- Edit (TBD)
Description
Zen-ith is a great route with just enough spice to make it amazing. Head up the arete to the first bolt of "Breaking Through the Layers", and continue up and right into a nice fingers/thin hands crack. Continue up to where the crack gets wide and then ends. Place a final piece of gear in the crack, and make a move to a jug up on the right, where you can then clip a bolt on the upper face. The business starts here. Make a sustained series of slow and calculated moves (hence the "Zen(-ith)" on crimps and sidepulls, with heady foot smears, up and left towards the arete. The exposure is fun, and makes for a heady crux. Once established on the arete, clip the last bolt and head up to the anchors. Shares the anchor with Supernova, 5.9 trad, in the dihedral on the right.
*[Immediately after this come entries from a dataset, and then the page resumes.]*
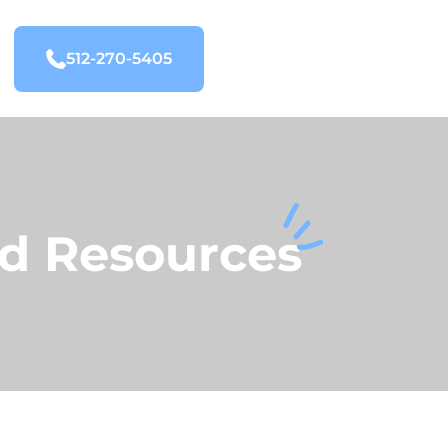
512-270-5405
nd Resources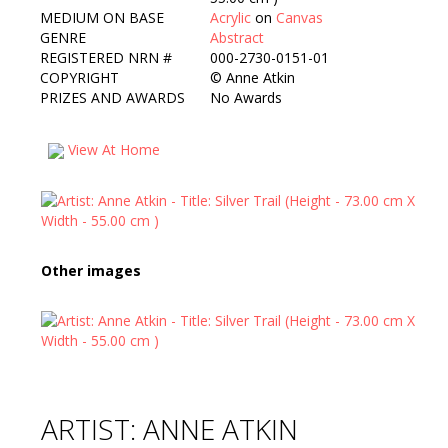
MEDIUM ON BASE
Acrylic
on
Canvas
GENRE
Abstract
REGISTERED NRN #
000-2730-0151-01
COPYRIGHT
©
Anne Atkin
PRIZES AND AWARDS
No Awards
View At Home
Other images
ARTIST: ANNE ATKIN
The enjoyable Zen-ith crux can be climbed all sport by going up the first 4 bolts of Breaking Through the Layers, and then cutting up and over to the first bolt of Zen-ith. It doesn't really add any rope drag (though long slings won't hurt), and the fall is still safe.
Location
Follows the right side of the arete forming a series of small roofs.
Protection
First bolt of "Breaking Through the Layers" and then I use a .5", 2", optional .75", and a 1" cam (or tcu) for the last piece before the first bolt on the upper face. Two gray bolts between the gear and the anchor.